-- LISTED RECORDS follows --
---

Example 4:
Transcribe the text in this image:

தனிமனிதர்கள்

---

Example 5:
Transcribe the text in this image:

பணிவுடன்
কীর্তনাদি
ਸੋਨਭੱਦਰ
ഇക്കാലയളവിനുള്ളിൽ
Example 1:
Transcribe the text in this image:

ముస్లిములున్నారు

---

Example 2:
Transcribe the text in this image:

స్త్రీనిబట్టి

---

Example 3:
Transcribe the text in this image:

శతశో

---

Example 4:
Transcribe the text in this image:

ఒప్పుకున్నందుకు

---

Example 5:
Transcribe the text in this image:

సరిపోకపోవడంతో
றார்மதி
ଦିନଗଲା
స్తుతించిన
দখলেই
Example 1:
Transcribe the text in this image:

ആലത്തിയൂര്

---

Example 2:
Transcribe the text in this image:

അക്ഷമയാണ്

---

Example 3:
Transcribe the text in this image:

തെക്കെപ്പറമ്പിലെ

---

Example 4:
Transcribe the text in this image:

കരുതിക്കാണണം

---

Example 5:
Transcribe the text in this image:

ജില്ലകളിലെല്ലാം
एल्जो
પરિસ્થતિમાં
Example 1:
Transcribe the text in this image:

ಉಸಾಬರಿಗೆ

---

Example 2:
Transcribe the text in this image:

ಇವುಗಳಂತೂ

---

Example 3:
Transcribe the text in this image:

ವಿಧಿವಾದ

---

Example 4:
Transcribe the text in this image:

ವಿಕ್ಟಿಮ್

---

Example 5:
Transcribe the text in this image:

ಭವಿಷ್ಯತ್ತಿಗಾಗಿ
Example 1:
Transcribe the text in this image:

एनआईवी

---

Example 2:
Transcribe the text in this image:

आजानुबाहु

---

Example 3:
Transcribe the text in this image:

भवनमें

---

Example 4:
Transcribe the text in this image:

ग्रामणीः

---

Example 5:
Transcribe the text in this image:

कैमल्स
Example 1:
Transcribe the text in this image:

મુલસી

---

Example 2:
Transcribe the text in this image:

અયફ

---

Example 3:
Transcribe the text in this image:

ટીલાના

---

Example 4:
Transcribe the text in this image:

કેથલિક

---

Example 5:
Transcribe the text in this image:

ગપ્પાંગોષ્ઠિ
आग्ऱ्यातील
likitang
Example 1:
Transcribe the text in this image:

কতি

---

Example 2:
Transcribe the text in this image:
-- LISTED RECORDS concluded --
* [WHAT THE TASK REQUIRES]
Please copy each line above exactly as written.

* [RESULT OF THIS TASK]
---

Example 4:
Transcribe the text in this image:

தனிமனிதர்கள்

---

Example 5:
Transcribe the text in this image:

பணிவுடன்
কীর্তনাদি
ਸੋਨਭੱਦਰ
ഇക്കാലയളവിനുള്ളിൽ
Example 1:
Transcribe the text in this image:

ముస్లిములున్నారు

---

Example 2:
Transcribe the text in this image:

స్త్రీనిబట్టి

---

Example 3:
Transcribe the text in this image:

శతశో

---

Example 4:
Transcribe the text in this image:

ఒప్పుకున్నందుకు

---

Example 5:
Transcribe the text in this image:

సరిపోకపోవడంతో
றார்மதி
ଦିନଗଲା
స్తుతించిన
দখলেই
Example 1:
Transcribe the text in this image:

ആലത്തിയൂര്

---

Example 2:
Transcribe the text in this image:

അക്ഷമയാണ്

---

Example 3:
Transcribe the text in this image:

തെക്കെപ്പറമ്പിലെ

---

Example 4:
Transcribe the text in this image:

കരുതിക്കാണണം

---

Example 5:
Transcribe the text in this image:

ജില്ലകളിലെല്ലാം
एल्जो
પરિસ્થતિમાં
Example 1:
Transcribe the text in this image:

ಉಸಾಬರಿಗೆ

---

Example 2:
Transcribe the text in this image:

ಇವುಗಳಂತೂ

---

Example 3:
Transcribe the text in this image:

ವಿಧಿವಾದ

---

Example 4:
Transcribe the text in this image:

ವಿಕ್ಟಿಮ್

---

Example 5:
Transcribe the text in this image:

ಭವಿಷ್ಯತ್ತಿಗಾಗಿ
Example 1:
Transcribe the text in this image:

एनआईवी

---

Example 2:
Transcribe the text in this image:

आजानुबाहु

---

Example 3:
Transcribe the text in this image:

भवनमें

---

Example 4:
Transcribe the text in this image:

ग्रामणीः

---

Example 5:
Transcribe the text in this image:

कैमल्स
Example 1:
Transcribe the text in this image:

મુલસી

---

Example 2:
Transcribe the text in this image:

અયફ

---

Example 3:
Transcribe the text in this image:

ટીલાના

---

Example 4:
Transcribe the text in this image:

કેથલિક

---

Example 5:
Transcribe the text in this image:

ગપ્પાંગોષ્ઠિ
आग्ऱ्यातील
likitang
Example 1:
Transcribe the text in this image:

কতি

---

Example 2:
Transcribe the text in this image:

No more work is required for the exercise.